■ Work item ■
Reproduce nothing beyond the line containing "CONTRACTING AWARD". From the first line of the data below down to it, copy each line exactly, without the pictures.

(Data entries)
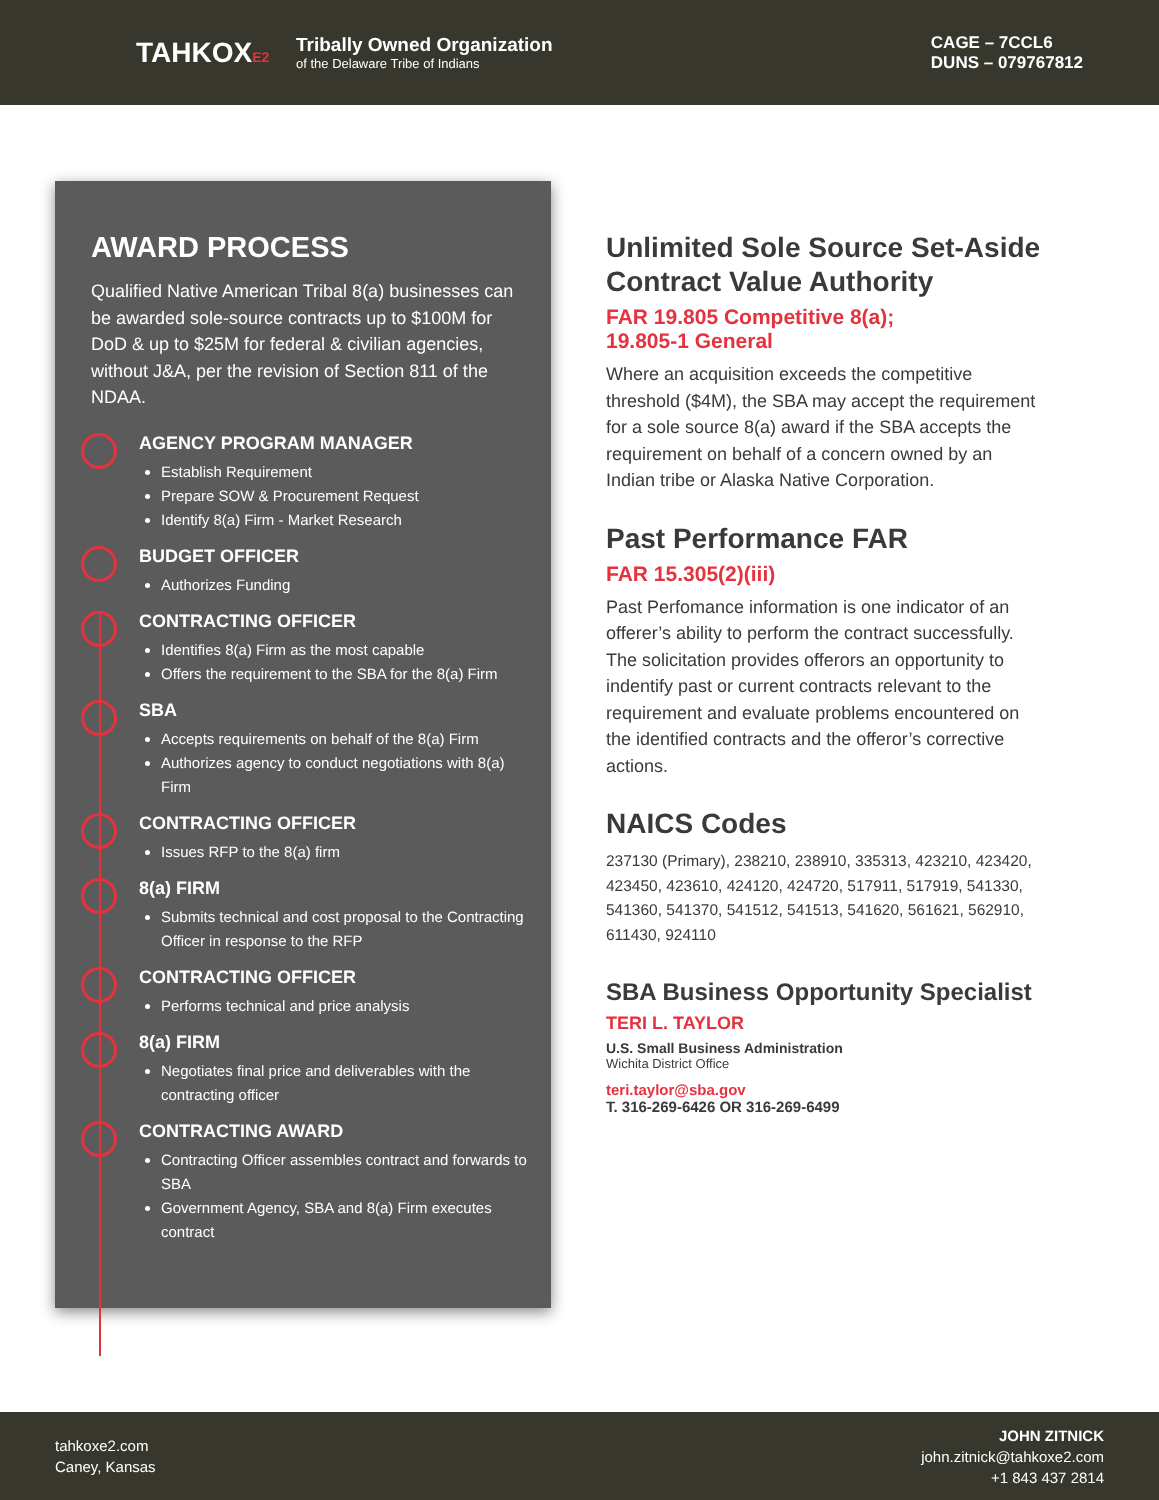TAHKOXE2
Tribally Owned Organization
of the Delaware Tribe of Indians
CAGE – 7CCL6
DUNS – 079767812
AWARD PROCESS
Qualified Native American Tribal 8(a) businesses can be awarded sole-source contracts up to $100M for DoD & up to $25M for federal & civilian agencies, without J&A, per the revision of Section 811 of the NDAA.
AGENCY PROGRAM MANAGER
Establish Requirement
Prepare SOW & Procurement Request
Identify 8(a) Firm - Market Research
BUDGET OFFICER
Authorizes Funding
CONTRACTING OFFICER
Identifies 8(a) Firm as the most capable
Offers the requirement to the SBA for the 8(a) Firm
SBA
Accepts requirements on behalf of the 8(a) Firm
Authorizes agency to conduct negotiations with 8(a) Firm
CONTRACTING OFFICER
Issues RFP to the 8(a) firm
8(a) FIRM
Submits technical and cost proposal to the Contracting Officer in response to the RFP
CONTRACTING OFFICER
Performs technical and price analysis
8(a) FIRM
Negotiates final price and deliverables with the contracting officer
CONTRACTING AWARD
Contracting Officer assembles contract and forwards to SBA
Government Agency, SBA and 8(a) Firm executes contract
Unlimited Sole Source Set-Aside Contract Value Authority
FAR 19.805 Competitive 8(a);
19.805-1 General
Where an acquisition exceeds the competitive threshold ($4M), the SBA may accept the requirement for a sole source 8(a) award if the SBA accepts the requirement on behalf of a concern owned by an Indian tribe or Alaska Native Corporation.
Past Performance FAR
FAR 15.305(2)(iii)
Past Perfomance information is one indicator of an offerer’s ability to perform the contract successfully. The solicitation provides offerors an opportunity to indentify past or current contracts relevant to the requirement and evaluate problems encountered on the identified contracts and the offeror’s corrective actions.
NAICS Codes
237130 (Primary), 238210, 238910, 335313, 423210, 423420, 423450, 423610, 424120, 424720, 517911, 517919, 541330, 541360, 541370, 541512, 541513, 541620, 561621, 562910, 611430, 924110
SBA Business Opportunity Specialist
TERI L. TAYLOR
U.S. Small Business Administration
Wichita District Office
teri.taylor@sba.gov
T. 316-269-6426 OR 316-269-6499
tahkoxe2.com
Caney, Kansas
JOHN ZITNICK
john.zitnick@tahkoxe2.com
+1 843 437 2814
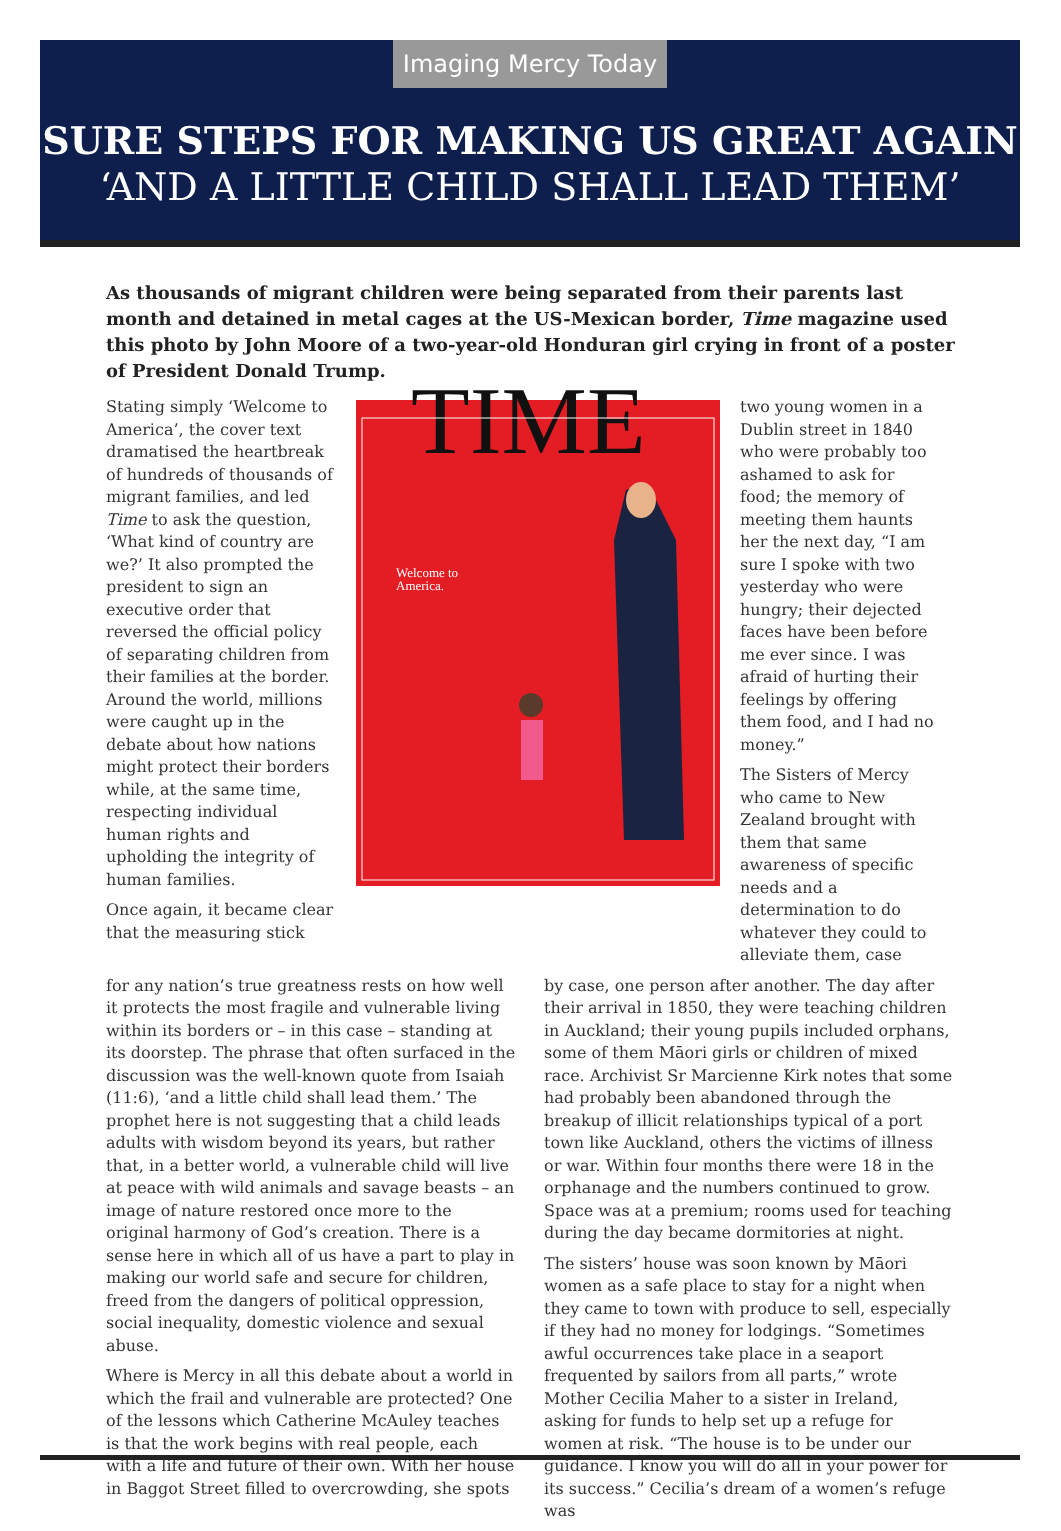Imaging Mercy Today
SURE STEPS FOR MAKING US GREAT AGAIN
‘AND A LITTLE CHILD SHALL LEAD THEM’
As thousands of migrant children were being separated from their parents last month and detained in metal cages at the US-Mexican border, Time magazine used this photo by John Moore of a two-year-old Honduran girl crying in front of a poster of President Donald Trump.
Stating simply ‘Welcome to America’, the cover text dramatised the heartbreak of hundreds of thousands of migrant families, and led Time to ask the question, ‘What kind of country are we?’ It also prompted the president to sign an executive order that reversed the official policy of separating children from their families at the border. Around the world, millions were caught up in the debate about how nations might protect their borders while, at the same time, respecting individual human rights and upholding the integrity of human families.
Once again, it became clear that the measuring stick
TIME
Welcome to
America.
two young women in a Dublin street in 1840 who were probably too ashamed to ask for food; the memory of meeting them haunts her the next day, “I am sure I spoke with two yesterday who were hungry; their dejected faces have been before me ever since. I was afraid of hurting their feelings by offering them food, and I had no money.”
The Sisters of Mercy who came to New Zealand brought with them that same awareness of specific needs and a determination to do whatever they could to alleviate them, case
for any nation’s true greatness rests on how well it protects the most fragile and vulnerable living within its borders or – in this case – standing at its doorstep. The phrase that often surfaced in the discussion was the well-known quote from Isaiah (11:6), ‘and a little child shall lead them.’ The prophet here is not suggesting that a child leads adults with wisdom beyond its years, but rather that, in a better world, a vulnerable child will live at peace with wild animals and savage beasts – an image of nature restored once more to the original harmony of God’s creation. There is a sense here in which all of us have a part to play in making our world safe and secure for children, freed from the dangers of political oppression, social inequality, domestic violence and sexual abuse.
Where is Mercy in all this debate about a world in which the frail and vulnerable are protected? One of the lessons which Catherine McAuley teaches is that the work begins with real people, each with a life and future of their own. With her house in Baggot Street filled to overcrowding, she spots
by case, one person after another. The day after their arrival in 1850, they were teaching children in Auckland; their young pupils included orphans, some of them Māori girls or children of mixed race. Archivist Sr Marcienne Kirk notes that some had probably been abandoned through the breakup of illicit relationships typical of a port town like Auckland, others the victims of illness or war. Within four months there were 18 in the orphanage and the numbers continued to grow. Space was at a premium; rooms used for teaching during the day became dormitories at night.
The sisters’ house was soon known by Māori women as a safe place to stay for a night when they came to town with produce to sell, especially if they had no money for lodgings. “Sometimes awful occurrences take place in a seaport frequented by sailors from all parts,” wrote Mother Cecilia Maher to a sister in Ireland, asking for funds to help set up a refuge for women at risk. “The house is to be under our guidance. I know you will do all in your power for its success.” Cecilia’s dream of a women’s refuge was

■ Response area ■
TAHKOXE2
Tribally Owned Organization
of the Delaware Tribe of Indians
CAGE – 7CCL6
DUNS – 079767812
AWARD PROCESS
Qualified Native American Tribal 8(a) businesses can be awarded sole-source contracts up to $100M for DoD & up to $25M for federal & civilian agencies, without J&A, per the revision of Section 811 of the NDAA.
AGENCY PROGRAM MANAGER
Establish Requirement
Prepare SOW & Procurement Request
Identify 8(a) Firm - Market Research
BUDGET OFFICER
Authorizes Funding
CONTRACTING OFFICER
Identifies 8(a) Firm as the most capable
Offers the requirement to the SBA for the 8(a) Firm
SBA
Accepts requirements on behalf of the 8(a) Firm
Authorizes agency to conduct negotiations with 8(a) Firm
CONTRACTING OFFICER
Issues RFP to the 8(a) firm
8(a) FIRM
Submits technical and cost proposal to the Contracting Officer in response to the RFP
CONTRACTING OFFICER
Performs technical and price analysis
8(a) FIRM
Negotiates final price and deliverables with the contracting officer
CONTRACTING AWARD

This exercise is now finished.